Extrait:
_ _ _ _
Différentes théories du complot mettent à mal la version officielle qui dit que JFK a été tué par un déséquilibré.
©Reuters

Paranoïa ?

Le 22 novembre 1963, le président Kennedy était tué à Dallas. Aujourd'hui encore, des zones d'ombre subsistent. Du 11 septembre à l'assassinat d'Yitzhak Rabin, l'opacité semble consubstantielle aux grands événements de l'Histoire.

Atlantico : Cette affaire continue à nourrir des théories complotistes comme dans d'autres cas tel que l'assassinat d'Yitzhak Rabin. Dans ces dossiers, comment faire la part des choses entre "doute paranoïaque" et "doute raisonnable" ?
_ _ _ _
Échantillon de données:
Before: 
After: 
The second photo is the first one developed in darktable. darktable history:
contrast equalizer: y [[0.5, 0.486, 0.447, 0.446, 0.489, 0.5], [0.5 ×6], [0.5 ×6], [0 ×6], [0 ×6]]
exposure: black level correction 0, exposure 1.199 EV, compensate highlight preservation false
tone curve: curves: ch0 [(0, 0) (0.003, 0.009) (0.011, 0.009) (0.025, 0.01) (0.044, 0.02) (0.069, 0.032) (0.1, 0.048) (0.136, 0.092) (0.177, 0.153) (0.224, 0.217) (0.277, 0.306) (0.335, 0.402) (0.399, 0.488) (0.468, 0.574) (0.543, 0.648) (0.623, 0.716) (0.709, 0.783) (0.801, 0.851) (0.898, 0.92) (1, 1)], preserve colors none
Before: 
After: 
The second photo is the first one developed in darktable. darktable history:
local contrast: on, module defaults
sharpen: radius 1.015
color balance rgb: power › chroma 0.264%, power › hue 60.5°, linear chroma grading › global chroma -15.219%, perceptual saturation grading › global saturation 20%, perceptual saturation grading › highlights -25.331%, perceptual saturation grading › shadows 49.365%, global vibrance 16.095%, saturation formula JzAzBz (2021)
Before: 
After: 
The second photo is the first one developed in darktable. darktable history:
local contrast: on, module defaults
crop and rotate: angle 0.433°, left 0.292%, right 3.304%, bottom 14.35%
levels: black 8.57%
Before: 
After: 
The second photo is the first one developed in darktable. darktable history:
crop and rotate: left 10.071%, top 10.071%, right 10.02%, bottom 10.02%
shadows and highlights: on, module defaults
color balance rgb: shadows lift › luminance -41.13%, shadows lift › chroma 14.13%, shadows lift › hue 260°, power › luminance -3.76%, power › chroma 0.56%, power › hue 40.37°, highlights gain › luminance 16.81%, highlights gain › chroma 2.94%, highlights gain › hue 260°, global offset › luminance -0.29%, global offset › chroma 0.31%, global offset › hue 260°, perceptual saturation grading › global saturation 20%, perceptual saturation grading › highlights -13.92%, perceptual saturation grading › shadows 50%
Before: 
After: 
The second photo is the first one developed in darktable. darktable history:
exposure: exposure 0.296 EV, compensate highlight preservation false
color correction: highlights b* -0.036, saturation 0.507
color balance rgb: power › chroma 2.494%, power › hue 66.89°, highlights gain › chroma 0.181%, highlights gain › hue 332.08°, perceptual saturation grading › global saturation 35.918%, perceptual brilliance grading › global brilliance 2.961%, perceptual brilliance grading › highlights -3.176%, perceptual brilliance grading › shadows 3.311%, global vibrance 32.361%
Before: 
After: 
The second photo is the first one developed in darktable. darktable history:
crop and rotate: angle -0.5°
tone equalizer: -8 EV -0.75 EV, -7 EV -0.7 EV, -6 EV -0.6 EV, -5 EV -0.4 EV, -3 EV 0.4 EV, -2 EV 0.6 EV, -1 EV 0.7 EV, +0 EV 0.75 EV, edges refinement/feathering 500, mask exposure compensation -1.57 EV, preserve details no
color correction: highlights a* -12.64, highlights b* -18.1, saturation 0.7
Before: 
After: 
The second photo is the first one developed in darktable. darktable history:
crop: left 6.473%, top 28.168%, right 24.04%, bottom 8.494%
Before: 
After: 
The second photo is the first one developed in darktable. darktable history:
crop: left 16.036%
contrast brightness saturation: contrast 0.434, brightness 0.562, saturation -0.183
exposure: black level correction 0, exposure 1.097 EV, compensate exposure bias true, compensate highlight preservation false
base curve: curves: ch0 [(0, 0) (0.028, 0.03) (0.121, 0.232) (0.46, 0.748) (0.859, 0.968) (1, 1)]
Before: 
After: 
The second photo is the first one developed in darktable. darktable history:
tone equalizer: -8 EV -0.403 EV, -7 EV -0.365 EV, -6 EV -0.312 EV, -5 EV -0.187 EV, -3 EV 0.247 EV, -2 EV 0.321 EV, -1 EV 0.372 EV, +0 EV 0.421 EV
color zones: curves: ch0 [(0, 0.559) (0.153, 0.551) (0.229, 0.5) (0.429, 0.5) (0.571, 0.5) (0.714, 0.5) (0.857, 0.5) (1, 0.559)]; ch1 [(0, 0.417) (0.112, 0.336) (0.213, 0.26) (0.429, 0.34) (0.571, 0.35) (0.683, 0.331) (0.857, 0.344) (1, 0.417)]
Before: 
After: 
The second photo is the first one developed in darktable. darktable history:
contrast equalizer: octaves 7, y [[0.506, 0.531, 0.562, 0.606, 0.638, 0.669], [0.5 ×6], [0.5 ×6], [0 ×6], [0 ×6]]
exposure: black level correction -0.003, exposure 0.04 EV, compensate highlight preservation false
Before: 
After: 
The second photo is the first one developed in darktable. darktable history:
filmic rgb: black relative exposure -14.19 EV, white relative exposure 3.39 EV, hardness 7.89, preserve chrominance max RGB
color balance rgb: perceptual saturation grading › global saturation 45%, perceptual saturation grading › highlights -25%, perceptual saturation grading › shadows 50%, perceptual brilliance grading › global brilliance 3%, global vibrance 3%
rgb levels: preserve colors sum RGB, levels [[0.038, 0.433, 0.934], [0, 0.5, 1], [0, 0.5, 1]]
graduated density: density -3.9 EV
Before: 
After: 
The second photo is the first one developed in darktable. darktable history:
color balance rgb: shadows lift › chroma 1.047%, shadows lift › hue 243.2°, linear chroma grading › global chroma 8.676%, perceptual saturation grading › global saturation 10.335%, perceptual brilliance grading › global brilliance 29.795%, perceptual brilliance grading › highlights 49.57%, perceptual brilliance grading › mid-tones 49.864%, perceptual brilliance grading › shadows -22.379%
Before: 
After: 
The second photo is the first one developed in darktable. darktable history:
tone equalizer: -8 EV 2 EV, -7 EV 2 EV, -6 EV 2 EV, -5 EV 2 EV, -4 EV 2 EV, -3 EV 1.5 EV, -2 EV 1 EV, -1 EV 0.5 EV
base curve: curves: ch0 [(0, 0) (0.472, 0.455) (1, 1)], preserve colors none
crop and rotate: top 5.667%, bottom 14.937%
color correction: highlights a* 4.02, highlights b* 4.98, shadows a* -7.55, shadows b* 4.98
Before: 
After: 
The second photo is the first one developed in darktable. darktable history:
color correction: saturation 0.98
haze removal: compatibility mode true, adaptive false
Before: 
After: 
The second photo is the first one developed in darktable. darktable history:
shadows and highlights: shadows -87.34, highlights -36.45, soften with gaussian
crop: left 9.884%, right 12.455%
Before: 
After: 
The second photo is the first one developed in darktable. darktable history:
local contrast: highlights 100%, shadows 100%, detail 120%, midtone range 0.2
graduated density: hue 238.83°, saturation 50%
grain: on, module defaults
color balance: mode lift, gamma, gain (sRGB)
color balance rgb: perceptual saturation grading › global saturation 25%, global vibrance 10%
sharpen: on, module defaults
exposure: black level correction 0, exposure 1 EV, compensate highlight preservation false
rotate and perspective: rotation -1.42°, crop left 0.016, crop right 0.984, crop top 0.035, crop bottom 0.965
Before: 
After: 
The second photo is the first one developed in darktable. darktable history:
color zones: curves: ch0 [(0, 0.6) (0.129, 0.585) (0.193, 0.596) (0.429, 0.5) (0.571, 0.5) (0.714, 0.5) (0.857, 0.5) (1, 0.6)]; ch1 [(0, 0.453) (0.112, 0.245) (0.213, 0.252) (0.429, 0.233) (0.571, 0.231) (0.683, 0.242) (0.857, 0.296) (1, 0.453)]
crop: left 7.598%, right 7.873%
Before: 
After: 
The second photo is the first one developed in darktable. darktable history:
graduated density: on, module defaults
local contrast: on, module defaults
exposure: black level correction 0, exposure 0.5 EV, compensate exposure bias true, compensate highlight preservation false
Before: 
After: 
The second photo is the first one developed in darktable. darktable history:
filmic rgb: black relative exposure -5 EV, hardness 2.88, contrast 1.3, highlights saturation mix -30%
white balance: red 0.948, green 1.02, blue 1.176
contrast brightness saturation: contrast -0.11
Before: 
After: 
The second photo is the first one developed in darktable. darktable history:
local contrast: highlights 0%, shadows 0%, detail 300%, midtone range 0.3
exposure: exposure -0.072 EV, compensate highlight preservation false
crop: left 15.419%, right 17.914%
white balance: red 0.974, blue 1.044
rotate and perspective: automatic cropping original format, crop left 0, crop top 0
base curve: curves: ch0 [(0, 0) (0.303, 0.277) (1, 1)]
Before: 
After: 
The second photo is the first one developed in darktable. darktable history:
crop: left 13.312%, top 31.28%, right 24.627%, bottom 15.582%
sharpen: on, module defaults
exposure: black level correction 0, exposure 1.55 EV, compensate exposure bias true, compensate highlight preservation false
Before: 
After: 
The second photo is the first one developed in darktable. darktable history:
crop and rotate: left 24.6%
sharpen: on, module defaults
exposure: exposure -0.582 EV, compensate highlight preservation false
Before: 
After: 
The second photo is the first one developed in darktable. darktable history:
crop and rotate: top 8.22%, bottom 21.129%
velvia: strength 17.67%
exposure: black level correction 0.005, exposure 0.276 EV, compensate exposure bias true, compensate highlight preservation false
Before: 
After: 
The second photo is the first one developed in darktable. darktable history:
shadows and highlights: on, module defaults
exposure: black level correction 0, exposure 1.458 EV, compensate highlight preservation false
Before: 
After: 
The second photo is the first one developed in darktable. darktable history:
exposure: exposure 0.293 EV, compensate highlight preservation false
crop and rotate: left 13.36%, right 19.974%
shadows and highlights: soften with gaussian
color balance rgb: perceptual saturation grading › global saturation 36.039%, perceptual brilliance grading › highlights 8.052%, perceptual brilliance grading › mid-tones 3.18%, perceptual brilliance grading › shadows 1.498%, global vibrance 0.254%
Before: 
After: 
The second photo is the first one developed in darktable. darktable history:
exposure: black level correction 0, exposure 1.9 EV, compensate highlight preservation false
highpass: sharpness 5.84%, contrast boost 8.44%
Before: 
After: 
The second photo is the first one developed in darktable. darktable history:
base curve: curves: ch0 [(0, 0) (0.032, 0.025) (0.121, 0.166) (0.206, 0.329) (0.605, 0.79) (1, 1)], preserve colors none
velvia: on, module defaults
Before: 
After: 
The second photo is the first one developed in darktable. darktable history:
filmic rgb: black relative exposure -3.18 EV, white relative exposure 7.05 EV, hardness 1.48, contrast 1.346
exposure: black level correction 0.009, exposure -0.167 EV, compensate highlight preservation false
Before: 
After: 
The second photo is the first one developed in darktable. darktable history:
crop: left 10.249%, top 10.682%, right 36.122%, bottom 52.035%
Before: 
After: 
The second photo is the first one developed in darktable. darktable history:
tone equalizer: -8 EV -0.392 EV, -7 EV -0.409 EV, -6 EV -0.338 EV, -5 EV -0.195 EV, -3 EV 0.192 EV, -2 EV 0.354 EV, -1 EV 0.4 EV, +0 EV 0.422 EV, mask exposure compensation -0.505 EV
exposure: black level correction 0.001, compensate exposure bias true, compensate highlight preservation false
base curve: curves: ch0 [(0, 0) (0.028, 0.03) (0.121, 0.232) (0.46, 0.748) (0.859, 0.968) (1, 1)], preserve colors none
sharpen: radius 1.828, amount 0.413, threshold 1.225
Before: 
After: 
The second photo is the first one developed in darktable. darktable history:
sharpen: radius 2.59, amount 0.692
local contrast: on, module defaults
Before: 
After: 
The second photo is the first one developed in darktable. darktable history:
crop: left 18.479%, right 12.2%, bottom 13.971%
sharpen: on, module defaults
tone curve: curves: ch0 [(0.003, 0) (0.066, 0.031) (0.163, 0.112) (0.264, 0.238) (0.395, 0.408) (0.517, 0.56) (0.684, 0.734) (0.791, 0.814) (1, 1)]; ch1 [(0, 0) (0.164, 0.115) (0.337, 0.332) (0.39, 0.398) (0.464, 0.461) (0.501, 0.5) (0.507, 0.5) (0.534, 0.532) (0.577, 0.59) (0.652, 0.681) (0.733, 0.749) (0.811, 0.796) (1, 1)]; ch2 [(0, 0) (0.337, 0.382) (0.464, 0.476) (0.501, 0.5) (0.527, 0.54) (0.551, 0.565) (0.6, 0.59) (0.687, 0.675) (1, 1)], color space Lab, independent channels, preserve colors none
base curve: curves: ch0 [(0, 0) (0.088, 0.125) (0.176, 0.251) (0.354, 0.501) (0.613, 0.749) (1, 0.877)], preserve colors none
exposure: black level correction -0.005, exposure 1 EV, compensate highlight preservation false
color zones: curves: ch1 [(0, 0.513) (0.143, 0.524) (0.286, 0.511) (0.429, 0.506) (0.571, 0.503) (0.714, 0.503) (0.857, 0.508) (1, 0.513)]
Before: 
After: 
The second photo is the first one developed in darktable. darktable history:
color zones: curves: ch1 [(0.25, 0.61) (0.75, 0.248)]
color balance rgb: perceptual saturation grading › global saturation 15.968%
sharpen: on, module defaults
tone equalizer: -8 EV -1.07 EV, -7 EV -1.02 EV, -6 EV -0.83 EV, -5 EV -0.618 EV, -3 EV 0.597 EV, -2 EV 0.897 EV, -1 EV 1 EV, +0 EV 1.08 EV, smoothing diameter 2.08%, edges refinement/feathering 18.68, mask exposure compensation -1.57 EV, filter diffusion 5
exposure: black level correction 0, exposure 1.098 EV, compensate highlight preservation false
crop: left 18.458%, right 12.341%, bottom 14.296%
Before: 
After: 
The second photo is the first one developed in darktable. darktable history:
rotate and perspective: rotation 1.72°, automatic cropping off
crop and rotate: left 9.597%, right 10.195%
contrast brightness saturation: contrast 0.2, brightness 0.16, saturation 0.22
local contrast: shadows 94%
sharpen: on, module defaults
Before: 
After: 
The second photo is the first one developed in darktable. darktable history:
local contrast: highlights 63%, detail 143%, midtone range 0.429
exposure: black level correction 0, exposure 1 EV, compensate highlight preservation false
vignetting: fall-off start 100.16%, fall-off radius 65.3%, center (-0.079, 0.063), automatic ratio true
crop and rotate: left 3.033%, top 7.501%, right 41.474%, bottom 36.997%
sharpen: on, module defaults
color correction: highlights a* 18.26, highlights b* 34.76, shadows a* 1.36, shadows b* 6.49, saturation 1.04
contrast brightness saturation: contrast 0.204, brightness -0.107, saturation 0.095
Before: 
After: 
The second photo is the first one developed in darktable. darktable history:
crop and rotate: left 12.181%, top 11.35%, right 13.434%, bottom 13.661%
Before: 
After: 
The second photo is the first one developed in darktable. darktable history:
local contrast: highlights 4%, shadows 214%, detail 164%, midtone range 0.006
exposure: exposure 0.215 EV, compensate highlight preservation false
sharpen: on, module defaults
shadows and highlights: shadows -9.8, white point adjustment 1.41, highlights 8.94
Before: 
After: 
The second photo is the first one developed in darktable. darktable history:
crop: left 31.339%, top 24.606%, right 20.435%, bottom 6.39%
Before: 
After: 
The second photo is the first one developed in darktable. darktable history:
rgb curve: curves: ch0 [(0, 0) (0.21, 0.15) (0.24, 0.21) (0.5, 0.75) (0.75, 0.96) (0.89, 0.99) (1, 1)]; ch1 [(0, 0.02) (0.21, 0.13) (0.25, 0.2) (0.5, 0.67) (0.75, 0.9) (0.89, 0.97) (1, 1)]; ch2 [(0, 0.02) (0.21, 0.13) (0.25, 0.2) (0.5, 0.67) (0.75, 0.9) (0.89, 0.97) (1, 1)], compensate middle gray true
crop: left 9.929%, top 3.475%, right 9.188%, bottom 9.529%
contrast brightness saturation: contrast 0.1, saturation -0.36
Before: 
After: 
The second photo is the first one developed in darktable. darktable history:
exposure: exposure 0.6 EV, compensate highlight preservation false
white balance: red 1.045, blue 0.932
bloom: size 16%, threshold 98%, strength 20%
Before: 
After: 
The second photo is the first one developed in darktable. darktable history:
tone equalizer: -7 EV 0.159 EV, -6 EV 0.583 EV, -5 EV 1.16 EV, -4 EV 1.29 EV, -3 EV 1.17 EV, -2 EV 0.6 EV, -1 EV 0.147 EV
_ _ _ _
Objet de la tâche:
Poursuivez l'extrait consacré à l'assassinat de Kennedy en reprenant juste après sa dernière phrase. Les entrées n'ont aucun lien avec l'extrait.

Réponse attendue:
André Kaspi : En fonction des documents dont on dispose, il faut des faits et des témoignages sûrs et qu'une enquête sérieuse soit menée au moment des faits. Ce qui pose problème dans l'assassinat de Kennedy c'est que précisément l'enquête n'a pas été satisfaisante. Il y a eu de la part du FBI, de la CIA et d'autres autorités publiques beaucoup d'incertitudes, de contradictions et même de mensonges. Cela suscite le doute au lieu de provoquer les certitudes. Quant à l'assassin d'Ytzhak Rabin, il a été jugé publiquement et condamné. Les théories du complot relèvent donc de la pure paranoïa. En revanche, Oswald, l'assassin supposé de Kennedy, a lui-même été assassiné et n'a donc pas eu de procès. Même s'il se peut qu'il y ait des procès incomplets ou truqués, lorsqu'ils sont bien faits, ces derniers permettent généralement de faire émerger la vérité.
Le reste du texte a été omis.